I had not intended to post a DBQ this week, but this one practically fell in my lap and I couldn’t resist it. This week, I met with Susannah Corona who conveyed to me the carcass of a shearwater with a remarkable history (but more on that in a coming post). The next day, she sent me an email with images of a dead bird that had originally been sent by a man named Bob Thomason, and then forwarded from biologist to biologist, looking for an i.d. Here is the partial text of Bob’s email:
“On Saturday November 14th, I was climbing out in my 6-seat twin engine Cessna northwest out of the Anson County (Wadesboro), NC airport when I struck a bird at about 3,200 feet above ground level.”

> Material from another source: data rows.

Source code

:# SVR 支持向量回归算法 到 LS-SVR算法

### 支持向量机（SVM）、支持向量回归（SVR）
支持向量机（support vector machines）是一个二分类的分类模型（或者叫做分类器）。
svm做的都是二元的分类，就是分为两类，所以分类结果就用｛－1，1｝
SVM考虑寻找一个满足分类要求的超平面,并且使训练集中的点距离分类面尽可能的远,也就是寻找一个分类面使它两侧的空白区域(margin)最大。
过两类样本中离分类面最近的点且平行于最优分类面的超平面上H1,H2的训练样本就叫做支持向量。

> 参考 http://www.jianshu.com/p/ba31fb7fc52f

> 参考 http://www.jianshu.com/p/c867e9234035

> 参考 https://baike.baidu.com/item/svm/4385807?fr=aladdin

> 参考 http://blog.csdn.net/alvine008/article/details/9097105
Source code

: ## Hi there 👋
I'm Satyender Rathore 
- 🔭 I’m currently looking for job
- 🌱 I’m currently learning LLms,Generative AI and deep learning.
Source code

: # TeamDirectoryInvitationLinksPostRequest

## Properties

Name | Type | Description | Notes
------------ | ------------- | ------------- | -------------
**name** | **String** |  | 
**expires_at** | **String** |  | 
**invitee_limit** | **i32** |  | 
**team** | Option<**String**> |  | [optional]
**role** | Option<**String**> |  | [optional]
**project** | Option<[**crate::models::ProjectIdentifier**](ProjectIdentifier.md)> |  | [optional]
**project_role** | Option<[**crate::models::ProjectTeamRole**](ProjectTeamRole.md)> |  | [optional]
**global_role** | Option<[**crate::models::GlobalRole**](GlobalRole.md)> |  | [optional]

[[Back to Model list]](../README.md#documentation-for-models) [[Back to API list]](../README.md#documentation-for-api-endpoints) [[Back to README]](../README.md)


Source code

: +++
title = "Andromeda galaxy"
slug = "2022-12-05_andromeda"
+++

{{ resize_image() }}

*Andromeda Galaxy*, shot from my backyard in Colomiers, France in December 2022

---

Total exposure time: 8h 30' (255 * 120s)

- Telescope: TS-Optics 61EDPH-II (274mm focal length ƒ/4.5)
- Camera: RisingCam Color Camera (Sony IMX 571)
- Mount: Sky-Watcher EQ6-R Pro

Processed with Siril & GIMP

The bird was struck, and then the carcass apparently became lodged in the sizeable crater in the wing that the body made on impact and was still there upon landing, albeit without a head. Debate ensued as to the identity of the bird. I am certain you will know right away what it is, as the i.d. is not particularly tricky, but I felt good about this particular case since the shorebird biologists who looked at the image didn’t know. I am horrible at identifying shorebirds myself, so it was nice to know the feeling is often mutual, across the shorebird/seabird divide. Here are the remarkable images:
In addition to the plane bird, I also got a note from Dennis Minsky out on Cape Cod about a wing he’d found, and whether or not I agreed with his i.d. So of course, I am crowd sourcing that in order to see if you all concur with me. Here are the two shots of that wing. Please note how nicely Dennis arranaged the wing on the ruler so you can actually get an accurate wing chord too!